Les contes philosophiques de Jean Rigaud

La Roue de Fortune

Malgré quelques références qui situent l’action dans les années soixante, malgré l’ampleur et la précision de l’évocation de décors aussi variés que le Midi, Londres ou l’Irlande, le milieu où baignent les personnages déborde largement un cadre strictement social, localisé et daté. Le roman nous entraîne aux confins d’un certain fantastique qui ne revêt jamais la forme de l’invraisemblable ; plutôt celle d’un imaginaire qui frise la voyance au delà des apparences. Un mystère impalpable plane, trop fondamental pour être élucidé, inhérent à la condition même des choses dans l’univers.

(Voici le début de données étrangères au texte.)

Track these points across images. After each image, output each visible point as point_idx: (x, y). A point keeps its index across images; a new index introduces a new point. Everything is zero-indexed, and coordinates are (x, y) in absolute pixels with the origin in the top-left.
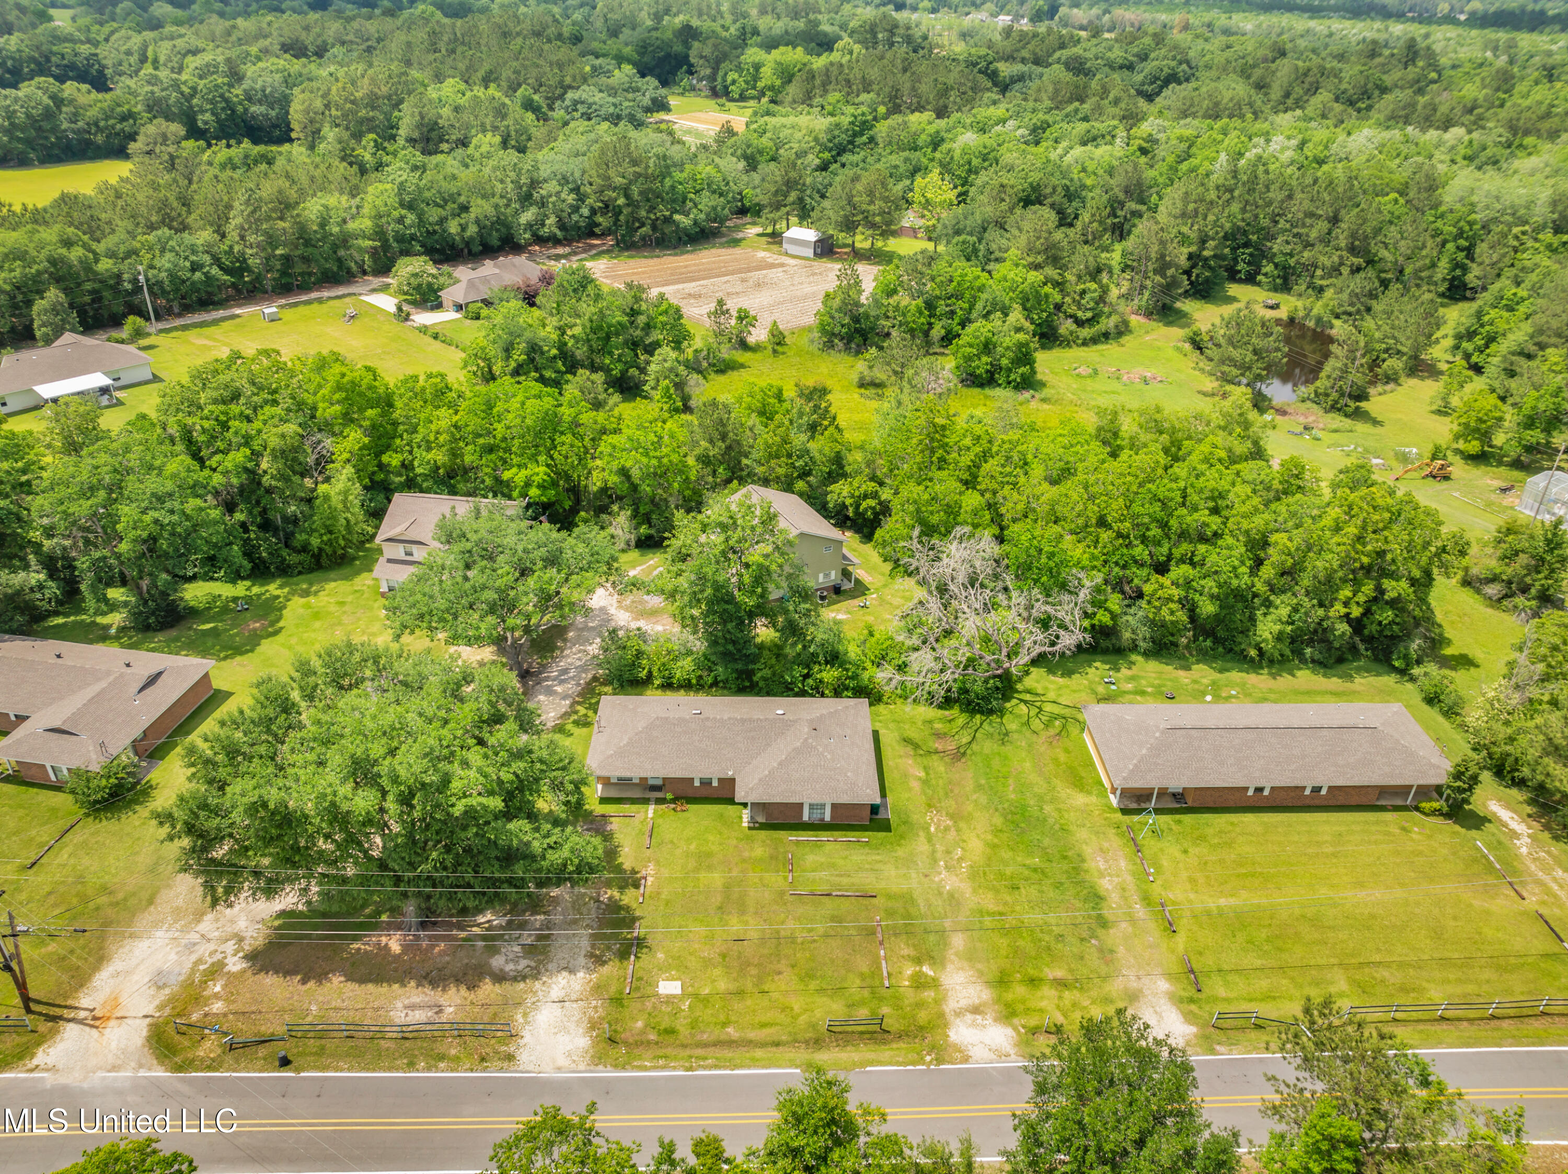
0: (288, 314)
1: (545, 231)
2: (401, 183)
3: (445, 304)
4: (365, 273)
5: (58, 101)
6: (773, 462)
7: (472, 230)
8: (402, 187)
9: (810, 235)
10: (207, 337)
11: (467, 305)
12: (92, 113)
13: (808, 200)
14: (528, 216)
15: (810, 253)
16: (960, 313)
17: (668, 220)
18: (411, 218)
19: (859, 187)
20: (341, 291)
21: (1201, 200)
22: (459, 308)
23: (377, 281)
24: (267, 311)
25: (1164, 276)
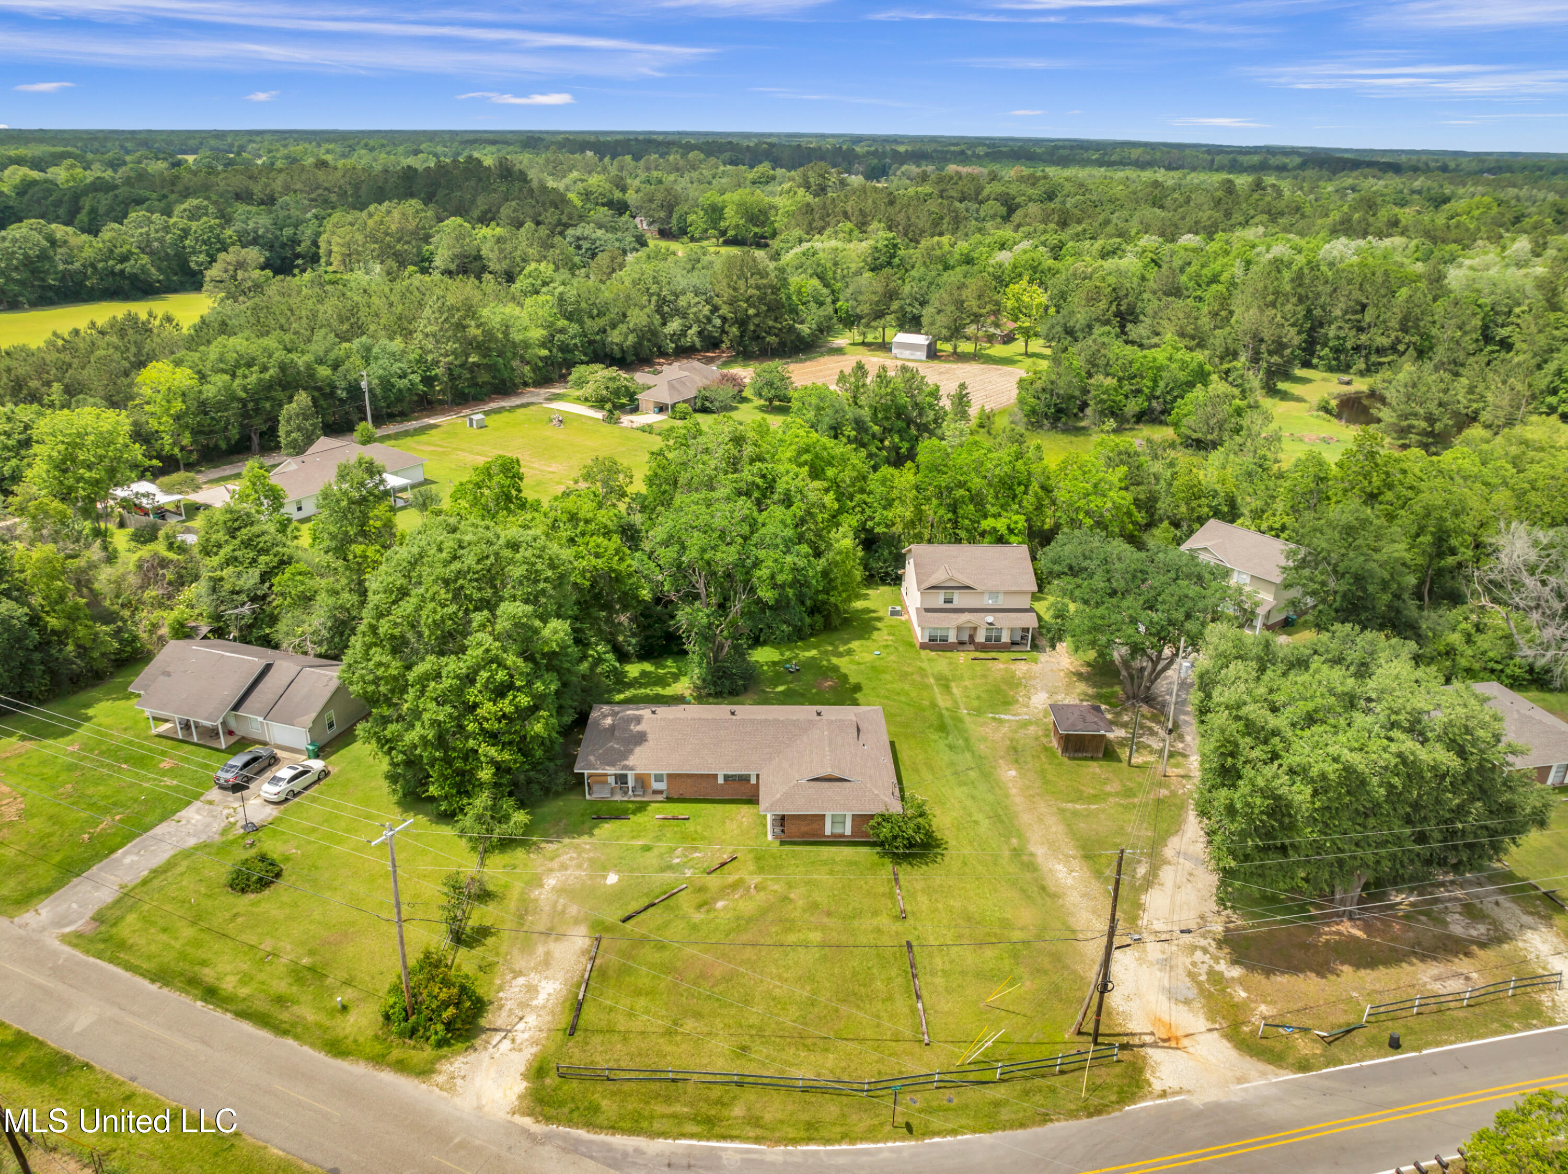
0: (493, 421)
1: (687, 341)
2: (561, 294)
3: (642, 406)
4: (526, 384)
5: (53, 242)
6: (1194, 504)
7: (632, 339)
8: (561, 299)
9: (921, 340)
10: (428, 444)
11: (673, 406)
12: (88, 253)
13: (908, 309)
14: (675, 325)
15: (923, 355)
16: (1146, 391)
17: (791, 329)
18: (574, 328)
19: (965, 293)
20: (516, 401)
21: (1277, 293)
22: (662, 409)
23: (544, 392)
24: (475, 417)
25: (1282, 356)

Une affaire, obscure, de fausses Livres Sterling à échanger contre des vraies provoque, au fil des pages, dans une sarabande parfois comique, la mort d’un certain nombre de malfrats.
Mal à l’aise, décalé face aux autres, Horatio en « vacances » (dans tous les sens du terme) va de l’avant sans faillir, mais sans bien savoir vers où.

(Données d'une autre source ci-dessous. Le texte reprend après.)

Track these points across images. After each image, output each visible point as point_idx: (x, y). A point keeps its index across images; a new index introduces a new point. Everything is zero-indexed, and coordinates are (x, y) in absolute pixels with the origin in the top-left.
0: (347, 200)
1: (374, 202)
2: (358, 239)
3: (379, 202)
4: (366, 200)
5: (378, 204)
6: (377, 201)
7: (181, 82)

Les deux situations se croisent, déclenchant l’intervention de personnages énigmatiques, dont les liens avec le Cosmos (jamais formellement avérés) guident Horatio sans qu’il s’en rende clairement compte. Il ne manque pas de sensibilité à la pregnance des forces de la Nature qui l’environne, mais il est loin de saisir tout ce que peut masquer l’immédiate quotidienneté des faits.

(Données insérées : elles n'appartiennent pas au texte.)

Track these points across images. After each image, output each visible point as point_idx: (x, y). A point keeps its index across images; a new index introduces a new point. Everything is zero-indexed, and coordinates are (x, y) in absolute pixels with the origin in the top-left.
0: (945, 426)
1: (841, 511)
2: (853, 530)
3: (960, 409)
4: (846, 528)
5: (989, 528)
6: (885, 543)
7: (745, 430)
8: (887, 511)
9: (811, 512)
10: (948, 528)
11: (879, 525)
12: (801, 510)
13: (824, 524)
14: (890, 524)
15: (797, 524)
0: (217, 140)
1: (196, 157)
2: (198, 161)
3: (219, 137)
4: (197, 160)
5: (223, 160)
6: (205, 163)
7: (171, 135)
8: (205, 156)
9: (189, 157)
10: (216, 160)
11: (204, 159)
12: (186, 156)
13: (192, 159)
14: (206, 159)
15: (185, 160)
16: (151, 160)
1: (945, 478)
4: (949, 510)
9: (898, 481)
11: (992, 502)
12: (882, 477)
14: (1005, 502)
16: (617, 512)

Dans le vaste labyrinthe du Monde, quelle est l’autonomie de l’homme, à la fois conditionné par la grille de la civilisation (dont la fausse monnaie peut être vue comme l’emblème) et soumis à l’influence de forces mal déterminées ? Emporté dans le cycle du devenir, le héros (qui à la fin du livre n’est même plus tellement friand de la vraie monnaie qu’il a obtenue) réussira-t-il à se cerner lui-même, à prendre ses marques, à émerger davantage encore?